Throughout this article, the examples and instructions provided will be tailored for analyzing a Substrate blockchain based on the SORA network. Similarly, the configuration and usage of Subquery will be emphasized as the primary tool for indexing blockchain data. While the concepts and techniques discussed can be applied to other Substrate-based blockchains, it is important to keep in mind that certain details and configurations may vary depending on the specific blockchain network. The focus on SORA blockchain and Subquery stems from the author's familiarity with these networks and tools.
Metabase was chosen for its user-friendly interface and simplicity, making it an ideal choice for beginners and those seeking an easy-to-use analytics solution.
One might wonder, why not use query aggregation, as described in the Subquery documentation, to achieve similar results? While query aggregation is a powerful feature, it currently has limitations when it comes to working with JSON objects, including those of the @jsonField type. This means that aggregating data stored in generic @jsonFields, like in the example mentioned in Subquery’s GitHub issue #522, is technically impossible using the Graphql query editor. To overcome this limitation and provide a flexible and accessible analytical experience, Metabase serves as a valuable alternative.
Finally, it is worth noting that this article is not sponsored by any of the mentioned entities. The choice of SORA and Subquery is solely driven by the author's experience and familiarity with these technologies.
Before diving into the implementation details, it's essential to acknowledge that different options exist to analyze Substrate blockchains, each with its own strengths and weaknesses.
substrate-api-sidecar is a tool developed by Parity Technologies that provides a simplified interface for interacting with Substrate blockchains. The primary purpose of substrate-api-sidecar
is to expose blockchain data through a RESTful API, enabling users to retrieve information such as blocks, transactions, events, and account details. While substrate-api-sidecar
is a powerful tool for accessing and retrieving blockchain data, it primarily focuses on providing an interface to interact with the blockchain rather than performing complex data analysis or aggregations. For performing aggregations and advanced analysis on Substrate blockchains, additional tools and frameworks, such as those discussed in this article, can be used in combination with substrate-api-sidecar
. These tools allow for more flexibility in customizing aggregations and deriving insights from blockchain data.

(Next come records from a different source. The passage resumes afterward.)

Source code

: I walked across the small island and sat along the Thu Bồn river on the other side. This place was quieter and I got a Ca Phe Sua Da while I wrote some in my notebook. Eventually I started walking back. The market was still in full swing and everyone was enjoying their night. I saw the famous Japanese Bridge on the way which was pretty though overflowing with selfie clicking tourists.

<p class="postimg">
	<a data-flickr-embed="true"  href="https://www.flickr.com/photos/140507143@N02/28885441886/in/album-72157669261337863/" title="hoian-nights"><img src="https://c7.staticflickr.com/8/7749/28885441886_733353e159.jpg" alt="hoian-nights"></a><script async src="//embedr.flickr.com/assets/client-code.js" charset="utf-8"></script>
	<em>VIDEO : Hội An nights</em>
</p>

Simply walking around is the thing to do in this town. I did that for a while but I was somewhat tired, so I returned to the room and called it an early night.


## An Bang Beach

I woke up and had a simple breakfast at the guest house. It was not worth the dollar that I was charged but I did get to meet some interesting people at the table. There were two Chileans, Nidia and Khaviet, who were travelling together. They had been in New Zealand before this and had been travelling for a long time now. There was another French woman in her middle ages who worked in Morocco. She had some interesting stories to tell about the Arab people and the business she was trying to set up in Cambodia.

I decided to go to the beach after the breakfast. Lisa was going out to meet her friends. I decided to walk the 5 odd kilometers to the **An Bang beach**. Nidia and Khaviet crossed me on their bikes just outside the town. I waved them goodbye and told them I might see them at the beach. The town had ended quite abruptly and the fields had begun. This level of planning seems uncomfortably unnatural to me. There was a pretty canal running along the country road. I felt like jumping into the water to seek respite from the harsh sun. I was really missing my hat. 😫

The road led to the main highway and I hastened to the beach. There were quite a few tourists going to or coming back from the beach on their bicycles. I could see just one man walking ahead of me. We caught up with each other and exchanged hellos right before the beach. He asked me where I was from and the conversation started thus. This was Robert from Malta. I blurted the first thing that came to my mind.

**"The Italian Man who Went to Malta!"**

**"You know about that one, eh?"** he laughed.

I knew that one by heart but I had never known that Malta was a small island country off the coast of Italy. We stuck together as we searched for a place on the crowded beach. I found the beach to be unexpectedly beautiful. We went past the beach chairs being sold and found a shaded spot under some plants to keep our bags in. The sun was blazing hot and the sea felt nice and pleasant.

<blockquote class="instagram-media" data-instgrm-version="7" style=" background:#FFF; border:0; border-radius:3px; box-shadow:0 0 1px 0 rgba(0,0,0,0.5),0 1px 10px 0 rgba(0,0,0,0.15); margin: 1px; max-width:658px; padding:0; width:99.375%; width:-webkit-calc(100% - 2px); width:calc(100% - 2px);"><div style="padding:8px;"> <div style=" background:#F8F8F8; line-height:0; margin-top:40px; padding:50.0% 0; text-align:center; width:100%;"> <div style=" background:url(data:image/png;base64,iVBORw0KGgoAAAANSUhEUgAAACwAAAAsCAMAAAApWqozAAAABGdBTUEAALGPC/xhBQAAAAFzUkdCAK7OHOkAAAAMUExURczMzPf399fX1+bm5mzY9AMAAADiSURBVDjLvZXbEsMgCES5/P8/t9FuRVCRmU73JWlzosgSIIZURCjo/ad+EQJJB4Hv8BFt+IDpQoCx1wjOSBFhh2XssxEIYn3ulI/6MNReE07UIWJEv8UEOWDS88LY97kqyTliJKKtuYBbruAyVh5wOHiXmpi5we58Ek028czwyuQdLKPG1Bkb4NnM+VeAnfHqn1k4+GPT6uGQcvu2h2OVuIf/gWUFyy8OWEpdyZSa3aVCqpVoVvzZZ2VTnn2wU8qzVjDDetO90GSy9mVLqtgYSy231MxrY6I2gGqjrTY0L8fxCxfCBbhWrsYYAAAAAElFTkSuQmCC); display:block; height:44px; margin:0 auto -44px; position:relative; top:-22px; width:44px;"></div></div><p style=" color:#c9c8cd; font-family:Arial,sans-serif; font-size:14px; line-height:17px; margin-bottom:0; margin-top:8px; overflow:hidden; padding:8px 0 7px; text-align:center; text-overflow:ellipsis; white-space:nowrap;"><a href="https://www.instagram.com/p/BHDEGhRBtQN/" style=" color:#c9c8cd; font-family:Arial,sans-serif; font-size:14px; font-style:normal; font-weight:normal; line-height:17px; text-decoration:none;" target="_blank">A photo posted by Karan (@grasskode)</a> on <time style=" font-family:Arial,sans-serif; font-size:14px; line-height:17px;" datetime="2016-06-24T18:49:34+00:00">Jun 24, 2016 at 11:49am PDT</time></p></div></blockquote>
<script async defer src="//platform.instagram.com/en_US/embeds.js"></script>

The colorfulnotion/substrate-etl project focuses on providing an Extract, Transform, Load (ETL) framework specifically tailored for Substrate-based blockchains. It aims to simplify the extraction of blockchain data, perform necessary transformations, and load the data into a database for further analysis. This approach enables users to create their own custom data pipelines and apply aggregations based on their specific requirements.